Because the sun is always, predictably, invincibly there -- in temperate and tropical climates, that is -- it was deemed to be all seeing, all knowing, all powerful. Omnipresence = omniscience = omnipotence. An eye is the symbolic expression of this concept. Several African tribes regard the sun as the eye of the supreme deity. The Samoyeds of the Arctic see the sun and moon as the eyes of heaven. Sulis, the name of the old Teutonic Sun Goddess, comes from suil, which means "the sun's eye. " In Indian myth, the Sun God Sûrya is the eye of Varuna, the God of the Heavens. In Greece, the sun -- Helios -- is the eye of Zeus; in Egypt, the eye of Ra; in Northern Europe, the eye of Odin; in Oceania, the eye of Atea; and in Islam, the eye of Allah.
Thou eye of the Great God
Thou eye of the God of Glory
Thou eye of the King of creation
Thou eye of the Light of the living
Pouring on us at each time
Pouring on us gently, generously
Glory to thee thou glorious sun
Glory to thee thou Face of the God of life.
- From Ortha nan Gaidheal, a traditional Gaelic Song To The Sun
Since it determines both the cycle of the day and the circle of the seasonal year, the sun provides the structure of our existence, the framework within which our world revolves. As such, it seems to suggest all celestial and earthly order. Due to its dependability, the sun stands for authority, for law and order. In Egyptian lore, the sun, Ra, sailed through the skies accompanied by the Goddess Maat, the embodiment of sunlight and the rightness of things, the natural order -- the cosmic mandate.
Civil law is an extrapolation of the structured order of the universe. Hammarabi, who in the 18th century B.C. codified Babylonian law, is always pictured standing on a stone column inscribed with the code of the king. He is facing Shamash, the sun, in whom all justice dwells. It is he who has sent down the law. Shamash was known as "Great Judge of Heaven and Earth," and his Sun Temple was "the house of the judge of the world." Varuna was the guardian of the cosmic laws in Vedic India. He measured earth, sky and air and cast the four directions. Suryâ, the sun, acted as his calipers.
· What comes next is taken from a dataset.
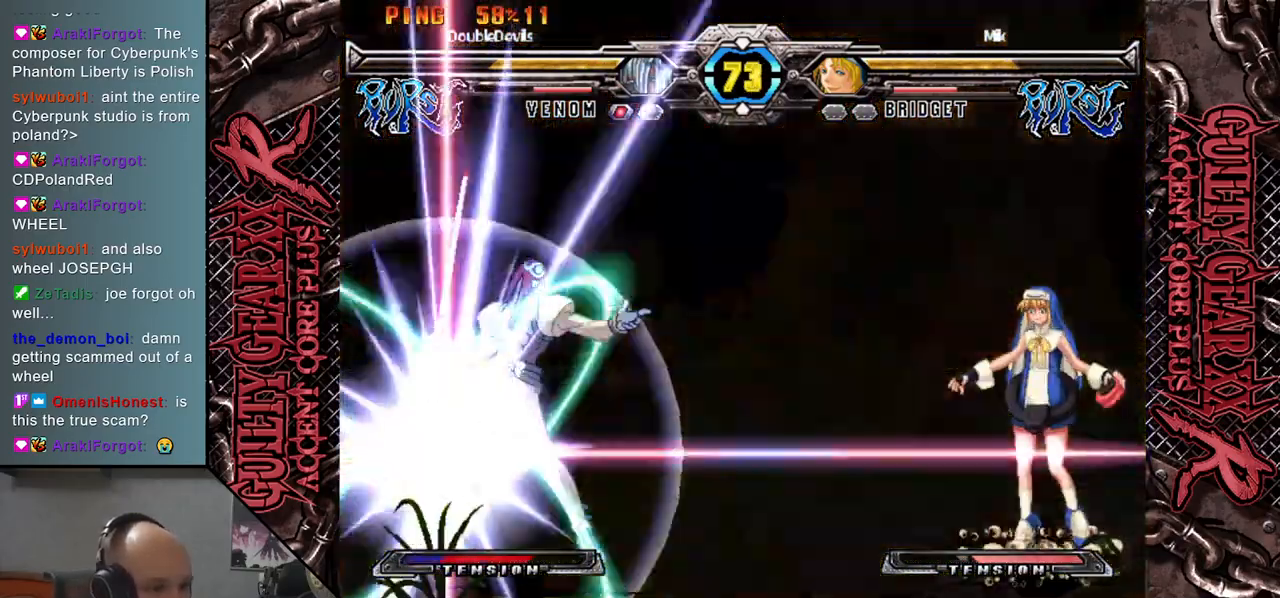
{"buttons": [], "left_stick": "center", "events": [[383, "left_stick", "center"]]}
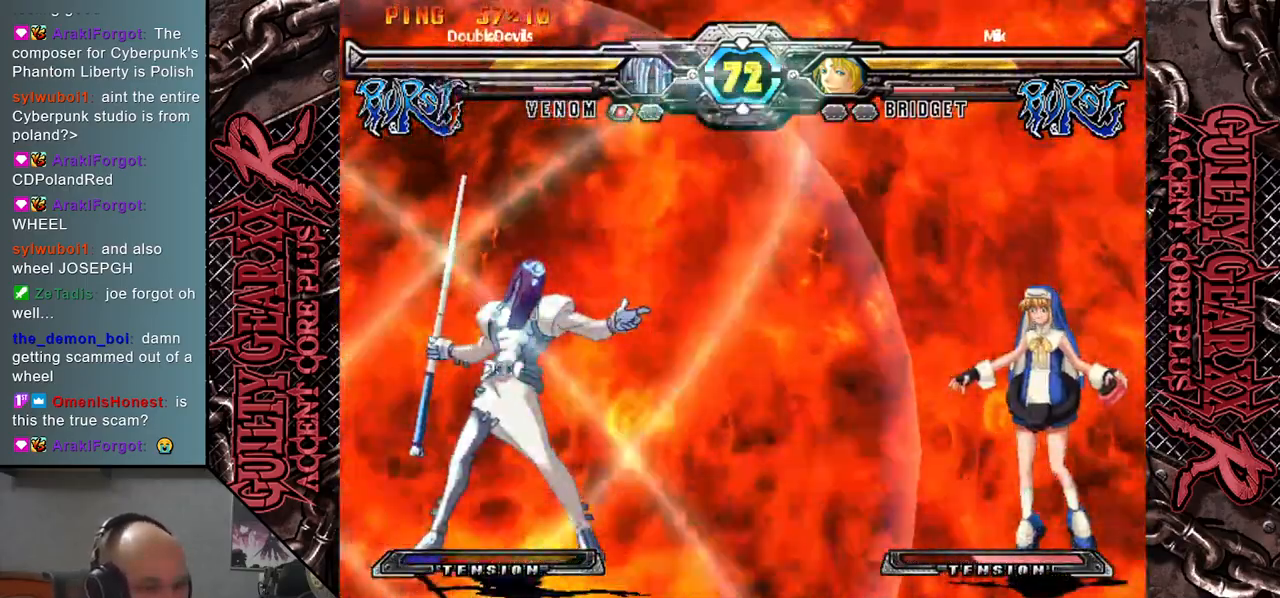
{"buttons": [], "left_stick": "center", "events": []}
While the sun is the seat of celestial order, organized government is the center of civic order. Civil sovereignty was first established by the authority of the ruler of heaven. Royalty traditionally traces its lineage and aristocratic entitlement, to the sun. Monarchy is seen as rule by divine right. The sun was the golden ancestor of the imperial families of ancient Egypt, India, Peru and Mexico. The High Chief of the Chumash of old California was called Paha, "Image of the Sun." The priest-chief who ruled the lower Mississippi Natchez theocracy was also the earthly representative of the sun, by whose sanction he commanded.
Honour the King, the Eternal, in your bodies;
resort unto the Lord in your hearts. For he is
Understanding and knoweth the secrets of the
heart, his eyes search out all men. He is the
Sun by which all mankind sees. He illuminates
the Two Lands more than the sun.
- Traditional Egyptian Invocation
The emperor of Japan has always asserted descent from the Sun Goddess, Amaterasu Omikami. In 1946, the American occupation demanded that the emperor abolish the state religion and abdicate his own divine standing. He complied. Nonetheless, twice each year he continues to don the mantle of his inherited role of sun priest and prays for the well being of his people in great ceremonies held at the summer and winter solstices. Official solar symbolism has also prevailed and the red sun still blazes in the center of the Japanese flag, proclaiming, "The Land of the Rising Sun."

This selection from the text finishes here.